* _Assignment_: Take the lines starting with the one that contains "que el estatus de hombres y" and going on through the one that contains "corporativo", and write them out again, substituting "Domicilio" for "Dirección" and leaving everything else the same.

[Saved data entries]
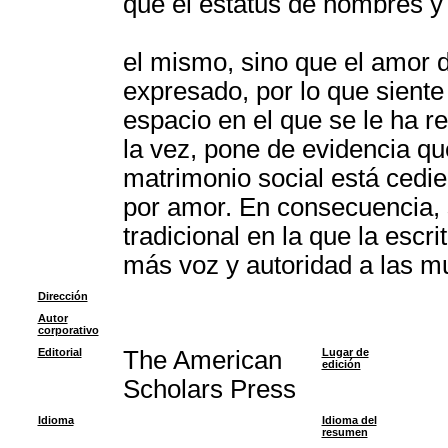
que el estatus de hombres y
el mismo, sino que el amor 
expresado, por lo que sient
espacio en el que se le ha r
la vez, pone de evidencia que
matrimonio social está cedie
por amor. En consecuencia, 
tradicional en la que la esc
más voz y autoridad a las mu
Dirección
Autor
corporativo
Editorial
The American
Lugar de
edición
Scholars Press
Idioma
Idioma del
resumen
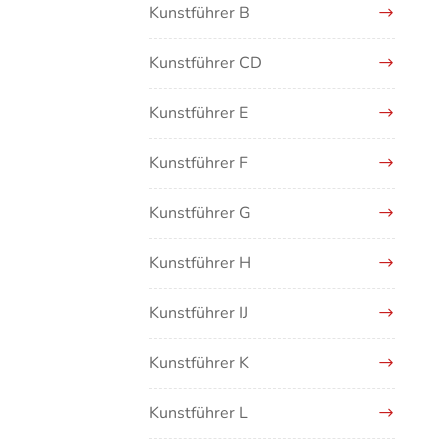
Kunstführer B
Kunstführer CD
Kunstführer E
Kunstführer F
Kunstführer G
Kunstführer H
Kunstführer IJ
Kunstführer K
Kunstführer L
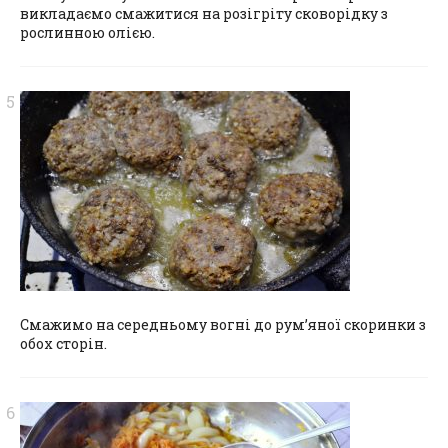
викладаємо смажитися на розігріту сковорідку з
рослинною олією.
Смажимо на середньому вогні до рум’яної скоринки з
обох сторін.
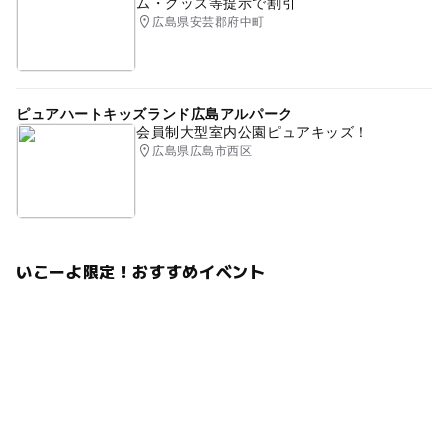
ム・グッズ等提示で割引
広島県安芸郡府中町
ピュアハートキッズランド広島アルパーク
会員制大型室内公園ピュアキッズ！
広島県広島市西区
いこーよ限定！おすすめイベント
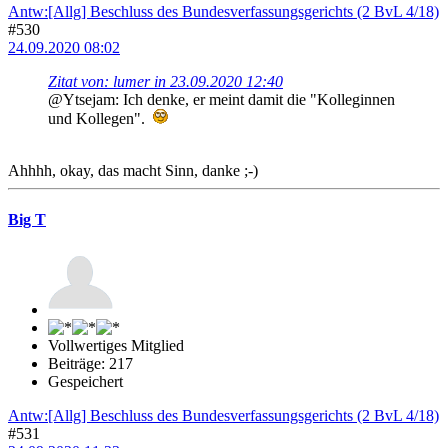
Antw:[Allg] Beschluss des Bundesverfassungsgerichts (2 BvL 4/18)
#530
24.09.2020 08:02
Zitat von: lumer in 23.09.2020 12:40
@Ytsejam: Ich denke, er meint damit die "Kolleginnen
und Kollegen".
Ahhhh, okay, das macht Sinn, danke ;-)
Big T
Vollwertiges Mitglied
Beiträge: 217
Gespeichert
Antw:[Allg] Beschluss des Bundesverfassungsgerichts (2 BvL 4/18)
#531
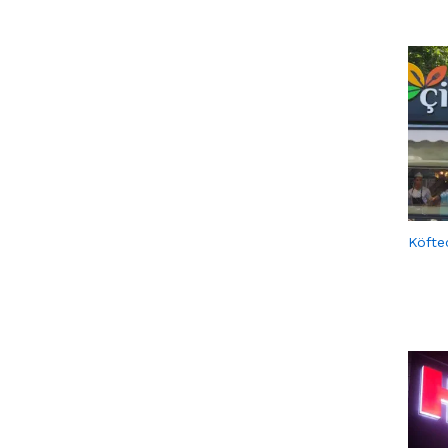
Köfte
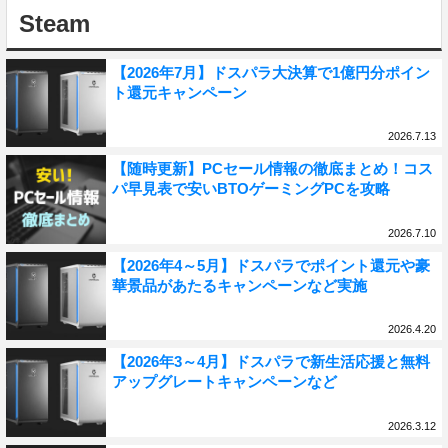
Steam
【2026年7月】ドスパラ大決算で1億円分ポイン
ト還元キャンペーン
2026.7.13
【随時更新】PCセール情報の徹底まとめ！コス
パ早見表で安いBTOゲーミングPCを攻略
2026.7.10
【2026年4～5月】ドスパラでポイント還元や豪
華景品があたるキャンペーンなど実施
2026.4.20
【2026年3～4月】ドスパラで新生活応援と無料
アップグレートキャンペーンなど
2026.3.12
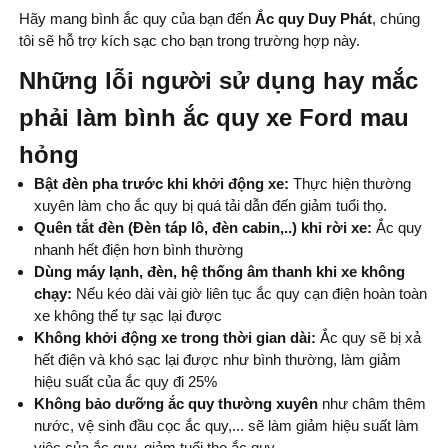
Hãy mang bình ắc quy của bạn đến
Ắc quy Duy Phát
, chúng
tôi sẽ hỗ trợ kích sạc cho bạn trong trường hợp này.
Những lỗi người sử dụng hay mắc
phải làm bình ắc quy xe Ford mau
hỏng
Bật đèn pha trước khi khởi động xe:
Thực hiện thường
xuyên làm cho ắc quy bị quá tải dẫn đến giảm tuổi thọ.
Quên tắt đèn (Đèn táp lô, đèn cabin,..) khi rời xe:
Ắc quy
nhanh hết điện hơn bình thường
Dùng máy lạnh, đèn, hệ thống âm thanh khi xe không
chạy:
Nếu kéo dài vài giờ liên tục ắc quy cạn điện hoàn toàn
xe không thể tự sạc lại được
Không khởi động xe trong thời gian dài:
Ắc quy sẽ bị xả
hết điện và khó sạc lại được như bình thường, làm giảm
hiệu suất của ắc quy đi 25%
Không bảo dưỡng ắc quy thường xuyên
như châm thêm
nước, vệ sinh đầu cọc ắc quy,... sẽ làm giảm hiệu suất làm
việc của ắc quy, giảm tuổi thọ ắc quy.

...

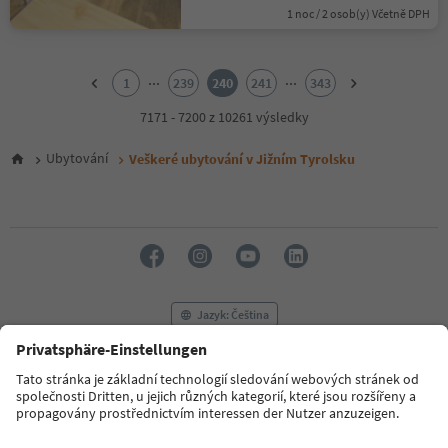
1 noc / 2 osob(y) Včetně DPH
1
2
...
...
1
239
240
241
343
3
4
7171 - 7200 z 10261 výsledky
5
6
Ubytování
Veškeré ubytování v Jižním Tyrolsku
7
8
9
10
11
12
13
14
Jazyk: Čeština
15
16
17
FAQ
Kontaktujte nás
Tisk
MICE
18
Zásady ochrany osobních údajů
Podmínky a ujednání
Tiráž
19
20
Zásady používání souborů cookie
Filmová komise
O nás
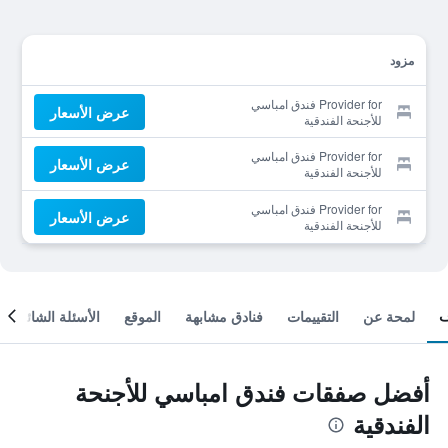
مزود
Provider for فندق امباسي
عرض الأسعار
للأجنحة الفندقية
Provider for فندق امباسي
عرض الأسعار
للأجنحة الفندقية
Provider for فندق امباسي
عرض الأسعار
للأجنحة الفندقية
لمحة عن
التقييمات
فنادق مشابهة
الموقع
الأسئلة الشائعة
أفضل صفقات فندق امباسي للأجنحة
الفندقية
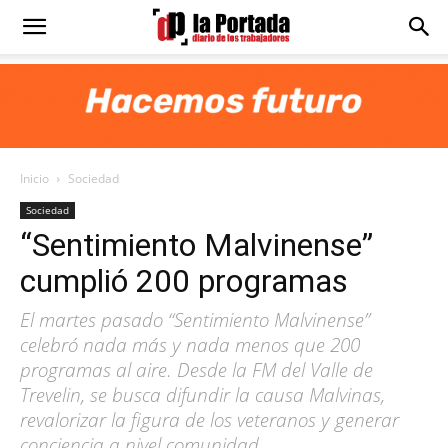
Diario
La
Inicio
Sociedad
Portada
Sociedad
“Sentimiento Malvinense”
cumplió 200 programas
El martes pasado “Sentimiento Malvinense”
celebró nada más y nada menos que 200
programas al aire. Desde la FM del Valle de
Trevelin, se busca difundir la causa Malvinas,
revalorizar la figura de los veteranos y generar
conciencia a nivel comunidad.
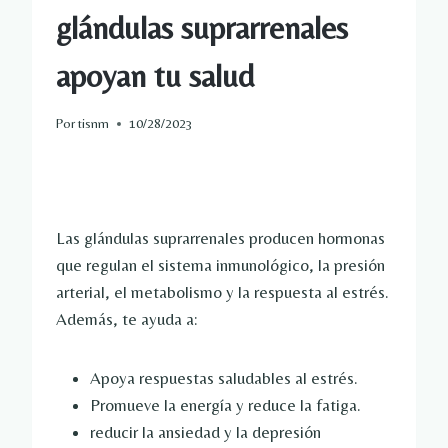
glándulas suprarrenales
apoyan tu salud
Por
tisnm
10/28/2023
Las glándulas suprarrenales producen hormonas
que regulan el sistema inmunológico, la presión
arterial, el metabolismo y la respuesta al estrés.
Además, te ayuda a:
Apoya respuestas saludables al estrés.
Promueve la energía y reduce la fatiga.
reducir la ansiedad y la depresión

--

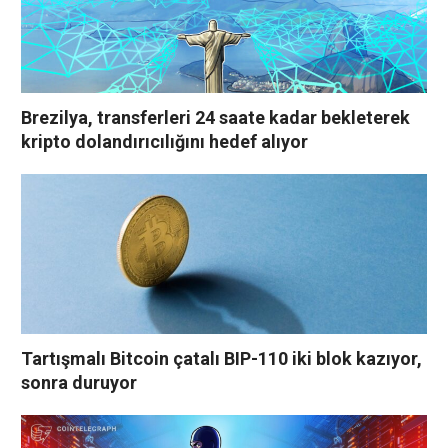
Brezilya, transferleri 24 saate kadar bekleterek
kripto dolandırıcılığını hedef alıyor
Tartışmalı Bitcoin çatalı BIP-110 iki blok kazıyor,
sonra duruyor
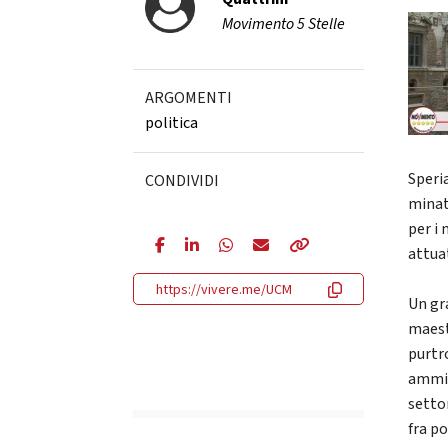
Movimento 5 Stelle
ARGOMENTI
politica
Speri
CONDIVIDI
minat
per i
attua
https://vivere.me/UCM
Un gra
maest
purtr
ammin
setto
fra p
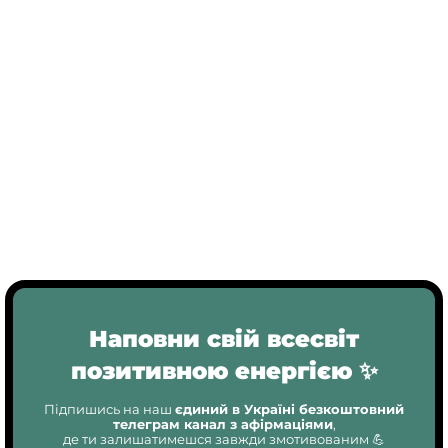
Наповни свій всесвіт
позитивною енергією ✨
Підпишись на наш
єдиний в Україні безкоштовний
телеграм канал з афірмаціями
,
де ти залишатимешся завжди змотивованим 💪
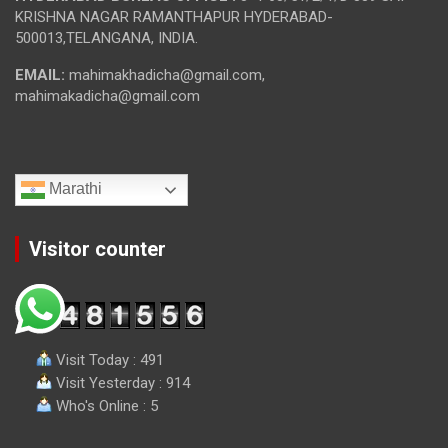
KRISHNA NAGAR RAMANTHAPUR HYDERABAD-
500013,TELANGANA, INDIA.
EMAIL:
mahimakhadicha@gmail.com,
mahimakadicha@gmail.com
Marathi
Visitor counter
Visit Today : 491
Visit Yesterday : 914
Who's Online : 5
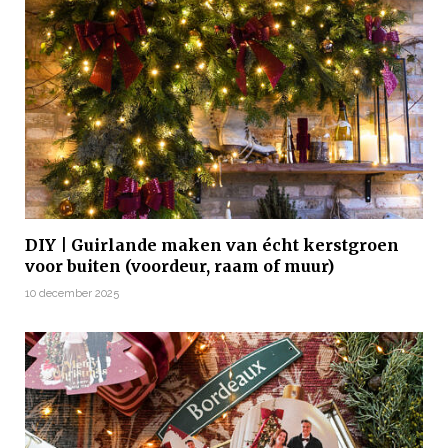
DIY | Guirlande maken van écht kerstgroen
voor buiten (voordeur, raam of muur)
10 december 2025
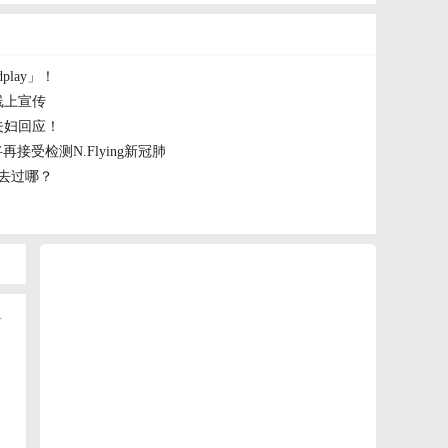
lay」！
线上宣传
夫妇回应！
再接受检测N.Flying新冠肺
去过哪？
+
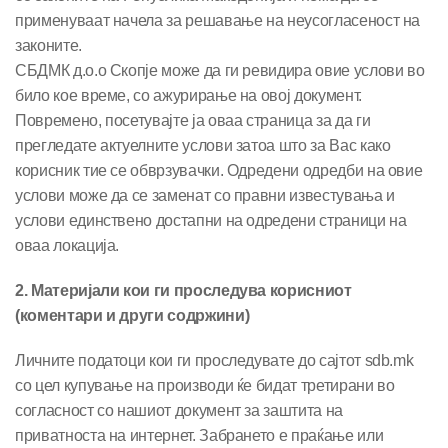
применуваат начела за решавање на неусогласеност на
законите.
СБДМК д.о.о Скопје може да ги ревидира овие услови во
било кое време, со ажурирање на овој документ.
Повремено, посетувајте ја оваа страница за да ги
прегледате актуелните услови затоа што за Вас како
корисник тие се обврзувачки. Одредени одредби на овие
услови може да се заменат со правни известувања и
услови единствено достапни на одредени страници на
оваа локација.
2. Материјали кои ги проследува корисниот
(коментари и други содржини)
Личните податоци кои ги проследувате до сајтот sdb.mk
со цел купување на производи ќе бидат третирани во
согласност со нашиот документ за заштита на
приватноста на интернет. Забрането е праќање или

* _Reply to the task_:
que el estatus de hombres y
el mismo, sino que el amor 
expresado, por lo que sient
espacio en el que se le ha r
la vez, pone de evidencia que
matrimonio social está cedie
por amor. En consecuencia, 
tradicional en la que la esc
más voz y autoridad a las mu
Domicilio
Autor
corporativo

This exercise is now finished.